I love SEX AND THE CITY. In all the sexual exploration the four main characters go through, they are searching for something, even if they’re not sure what it is. And when they find it, it’s LOVE. BUT I think it’s dodgy to translate their attitudes to women of the early 19th century. Not that they didn’t have sex–and sometimes outside the rules–and sometimes enjoying it! 🙂 But they were living and loving in a different world, with different stakes.

I admit to having trouble with the Regency heroine who experiments with sex lightly. With the heroine who keeps insisting to herself and everyone else that the hero is a loathesome jerk and the last man on earth she’d ever marry, yet repeatedly has sex with him without ever worrying about social disgrace or pregnancy or destroying her sisters’ chances of making good marriages. Such heroines usually strike me as some combination of needy, confused, selfish or just TSTL.

Yet I love so many sexy Regency era romances.

Things that mitigate the “Lydia Bennet” factor: marriage of convenience, no reputation to lose, supposed infertility (though possibly reversible!), birth control (some forms existed, but it has to make sense that the characters would know about and use it). And emotional commitment.

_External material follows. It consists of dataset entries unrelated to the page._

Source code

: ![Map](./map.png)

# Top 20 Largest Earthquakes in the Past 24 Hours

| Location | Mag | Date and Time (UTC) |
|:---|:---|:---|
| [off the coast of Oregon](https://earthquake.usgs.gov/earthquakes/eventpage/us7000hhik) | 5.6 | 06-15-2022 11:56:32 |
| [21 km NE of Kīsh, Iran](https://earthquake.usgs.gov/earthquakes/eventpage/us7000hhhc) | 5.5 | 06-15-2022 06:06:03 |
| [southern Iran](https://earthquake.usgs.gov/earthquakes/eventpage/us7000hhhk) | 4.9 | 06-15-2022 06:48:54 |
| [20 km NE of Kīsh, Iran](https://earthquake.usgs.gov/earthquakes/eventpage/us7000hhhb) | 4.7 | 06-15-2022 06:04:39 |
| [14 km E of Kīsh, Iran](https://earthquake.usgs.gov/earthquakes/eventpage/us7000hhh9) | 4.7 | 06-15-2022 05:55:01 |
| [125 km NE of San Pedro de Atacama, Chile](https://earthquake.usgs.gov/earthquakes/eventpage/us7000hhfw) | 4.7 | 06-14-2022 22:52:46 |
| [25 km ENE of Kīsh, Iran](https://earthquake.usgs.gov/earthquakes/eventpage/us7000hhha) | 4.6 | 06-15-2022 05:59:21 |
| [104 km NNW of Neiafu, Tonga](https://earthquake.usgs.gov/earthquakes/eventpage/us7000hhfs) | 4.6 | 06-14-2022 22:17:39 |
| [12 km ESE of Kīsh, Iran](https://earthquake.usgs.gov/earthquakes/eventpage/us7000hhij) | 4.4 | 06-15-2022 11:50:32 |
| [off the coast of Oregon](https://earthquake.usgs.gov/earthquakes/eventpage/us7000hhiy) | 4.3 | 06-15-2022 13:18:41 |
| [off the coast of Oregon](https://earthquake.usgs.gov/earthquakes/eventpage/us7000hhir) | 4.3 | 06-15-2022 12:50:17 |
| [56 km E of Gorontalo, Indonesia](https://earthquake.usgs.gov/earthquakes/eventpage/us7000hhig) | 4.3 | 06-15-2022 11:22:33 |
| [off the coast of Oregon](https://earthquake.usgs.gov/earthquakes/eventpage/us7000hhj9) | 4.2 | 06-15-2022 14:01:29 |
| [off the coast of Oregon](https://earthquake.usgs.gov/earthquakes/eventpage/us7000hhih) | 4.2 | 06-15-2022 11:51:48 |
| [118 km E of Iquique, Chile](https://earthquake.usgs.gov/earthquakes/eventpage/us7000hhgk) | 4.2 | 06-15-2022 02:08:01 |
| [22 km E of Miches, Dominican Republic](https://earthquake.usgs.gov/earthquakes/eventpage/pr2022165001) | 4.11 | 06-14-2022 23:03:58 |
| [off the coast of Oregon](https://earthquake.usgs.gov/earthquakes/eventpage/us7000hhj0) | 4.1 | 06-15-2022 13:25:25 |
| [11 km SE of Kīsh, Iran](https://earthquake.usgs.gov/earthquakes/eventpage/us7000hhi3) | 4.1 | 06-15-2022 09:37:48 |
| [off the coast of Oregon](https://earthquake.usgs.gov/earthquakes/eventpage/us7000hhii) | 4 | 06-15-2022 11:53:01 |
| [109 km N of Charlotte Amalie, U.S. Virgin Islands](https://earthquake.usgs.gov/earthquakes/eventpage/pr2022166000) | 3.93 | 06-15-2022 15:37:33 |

There’s also this mysterious thing: “heat of the moment”. Sometimes it works for me, sometimes it doesn’t. I’ve written this whole post and I’m still not sure how some authors make me feel that it really is the right moment for the characters to go at it, and why sometimes it just feels too early. Is it just incredibly sensual writing? Or deep enough characterisation that I feel the love even if the characters aren’t fully aware of it?

Maybe part of it is that I want some buildup.

What do you think? When has a heroine gone over from being human and vulnerable to TSTL in matters of sex? What makes “heat of the moment” work, or not? Which authors do you think handle this the best?